Anyone who's ever been in an NFL locker room knows the language can get a little salty. On any given day, the F-bombs, among other expletives, are going to fly.
So why is New York Jets coach Rex Ryan being so liberally criticized for his profanity, which was captured vividly last week on the debut of HBO's "Hard Knocks" series? It's apparently a Tony Dungy thing.
Ryan didn't just hear from his mother, he also heard (in a roundabout way) from Dungy, the former Indianapolis Colts coach who said in a radio interview that he was disappointed at the Jets coach's use of colorful language. Dungy even suggested that NFL Commissioner Roger Goodell call Ryan and remind him that he represents the league.
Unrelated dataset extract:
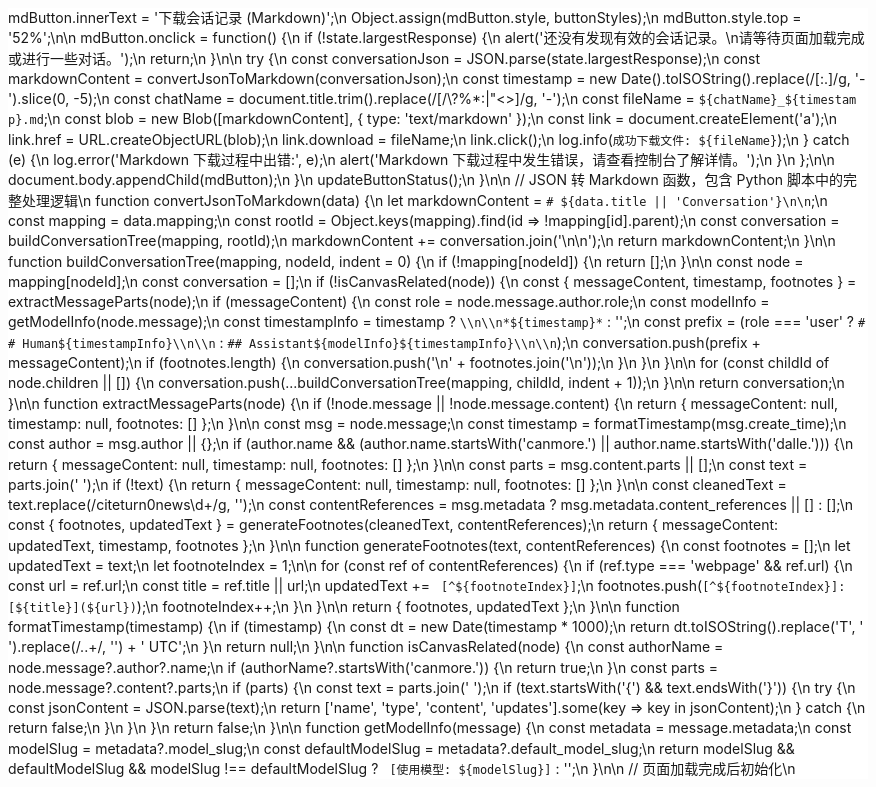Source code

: mdButton.innerText = '下载会话记录 (Markdown)';\n            Object.assign(mdButton.style, buttonStyles);\n            mdButton.style.top = '52%';\n\n            mdButton.onclick = function() {\n                if (!state.largestResponse) {\n                    alert('还没有发现有效的会话记录。\n请等待页面加载完成或进行一些对话。');\n                    return;\n                }\n\n                try {\n                    const conversationJson = JSON.parse(state.largestResponse);\n                    const markdownContent = convertJsonToMarkdown(conversationJson);\n                    const timestamp = new Date().toISOString().replace(/[:.]/g, '-').slice(0, -5);\n                    const chatName = document.title.trim().replace(/[/\\?%*:|"<>]/g, '-');\n                    const fileName = `${chatName}_${timestamp}.md`;\n                    const blob = new Blob([markdownContent], { type: 'text/markdown' });\n                    const link = document.createElement('a');\n                    link.href = URL.createObjectURL(blob);\n                    link.download = fileName;\n                    link.click();\n                    log.info(`成功下载文件: ${fileName}`);\n                } catch (e) {\n                    log.error('Markdown 下载过程中出错:', e);\n                    alert('Markdown 下载过程中发生错误，请查看控制台了解详情。');\n                }\n            };\n\n            document.body.appendChild(mdButton);\n        }\n        updateButtonStatus();\n    }\n\n    // JSON 转 Markdown 函数，包含 Python 脚本中的完整处理逻辑\n    function convertJsonToMarkdown(data) {\n        let markdownContent = `# ${data.title || 'Conversation'}\n\n`;\n        const mapping = data.mapping;\n        const rootId = Object.keys(mapping).find(id => !mapping[id].parent);\n        const conversation = buildConversationTree(mapping, rootId);\n        markdownContent += conversation.join('\\n\\n');\n        return markdownContent;\n    }\n\n    function buildConversationTree(mapping, nodeId, indent = 0) {\n        if (!mapping[nodeId]) {\n            return [];\n        }\n\n        const node = mapping[nodeId];\n        const conversation = [];\n        if (!isCanvasRelated(node)) {\n            const { messageContent, timestamp, footnotes } = extractMessageParts(node);\n            if (messageContent) {\n                const role = node.message.author.role;\n                const modelInfo = getModelInfo(node.message);\n                const timestampInfo = timestamp ? `\\n\\n*${timestamp}*` : '';\n                const prefix = (role === 'user' ? `## Human${timestampInfo}\\n\\n` : `## Assistant${modelInfo}${timestampInfo}\\n\\n`);\n                conversation.push(prefix + messageContent);\n                if (footnotes.length) {\n                    conversation.push('\\n' + footnotes.join('\\n'));\n                }\n            }\n        }\n\n        for (const childId of node.children || []) {\n            conversation.push(...buildConversationTree(mapping, childId, indent + 1));\n        }\n\n        return conversation;\n    }\n\n    function extractMessageParts(node) {\n        if (!node.message || !node.message.content) {\n            return { messageContent: null, timestamp: null, footnotes: [] };\n        }\n\n        const msg = node.message;\n        const timestamp = formatTimestamp(msg.create_time);\n        const author = msg.author || {};\n        if (author.name && (author.name.startsWith('canmore.') || author.name.startsWith('dalle.'))) {\n            return { messageContent: null, timestamp: null, footnotes: [] };\n        }\n\n        const parts = msg.content.parts || [];\n        const text = parts.join(' ');\n        if (!text) {\n            return { messageContent: null, timestamp: null, footnotes: [] };\n        }\n\n        const cleanedText = text.replace(/citeturn0news\\d+/g, '');\n        const contentReferences = msg.metadata ? msg.metadata.content_references || [] : [];\n        const { footnotes, updatedText } = generateFootnotes(cleanedText, contentReferences);\n        return { messageContent: updatedText, timestamp, footnotes };\n    }\n\n    function generateFootnotes(text, contentReferences) {\n        const footnotes = [];\n        let updatedText = text;\n        let footnoteIndex = 1;\n\n        for (const ref of contentReferences) {\n            if (ref.type === 'webpage' && ref.url) {\n                const url = ref.url;\n                const title = ref.title || url;\n                updatedText += ` [^${footnoteIndex}]`;\n                footnotes.push(`[^${footnoteIndex}]: [${title}](${url})`);\n                footnoteIndex++;\n            }\n        }\n\n        return { footnotes, updatedText };\n    }\n\n    function formatTimestamp(timestamp) {\n        if (timestamp) {\n            const dt = new Date(timestamp * 1000);\n            return dt.toISOString().replace('T', ' ').replace(/\..+/, '') + ' UTC';\n        }\n        return null;\n    }\n\n    function isCanvasRelated(node) {\n        const authorName = node.message?.author?.name;\n        if (authorName?.startsWith('canmore.')) {\n            return true;\n        }\n        const parts = node.message?.content?.parts;\n        if (parts) {\n            const text = parts.join(' ');\n            if (text.startsWith('{') && text.endsWith('}')) {\n                try {\n                    const jsonContent = JSON.parse(text);\n                    return ['name', 'type', 'content', 'updates'].some(key => key in jsonContent);\n                } catch {\n                    return false;\n                }\n            }\n        }\n        return false;\n    }\n\n    function getModelInfo(message) {\n        const metadata = message.metadata;\n        const modelSlug = metadata?.model_slug;\n        const defaultModelSlug = metadata?.default_model_slug;\n        return modelSlug && defaultModelSlug && modelSlug !== defaultModelSlug ? ` [使用模型: ${modelSlug}]` : '';\n    }\n\n    // 页面加载完成后初始化\n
Understandably, Ryan was stung by Dungy's remarks, saying, "I'm a good person." According to reports, he invited Dungy to Jets camp so he could meet the "real" Ryan.
Ryan also said, "I've been a big admirer of Tony Dungy, and I'm sure a lot of people are, but he unfairly judged me, and that was disappointing to me."
We can assume that Dungy probably heard every conceivable curse word during his time on playing fields and in locker rooms. We can also assume that he told his players and coaches that those kinds of words aren't welcome on his teams.
But banning them doesn't mean they don't exist. They do. And unless we missed something on the first installment of "Hard Knocks," Ryan never cursed in anger, nor did he use profanity to belittle or insult a player or coach.
Maybe, in this case, it's best to leave the last word to Rex's father, Buddy, the old defensive coordinator who never pulled punches and always said what he meant.
"It's none of Tony Dungy's business," Buddy said.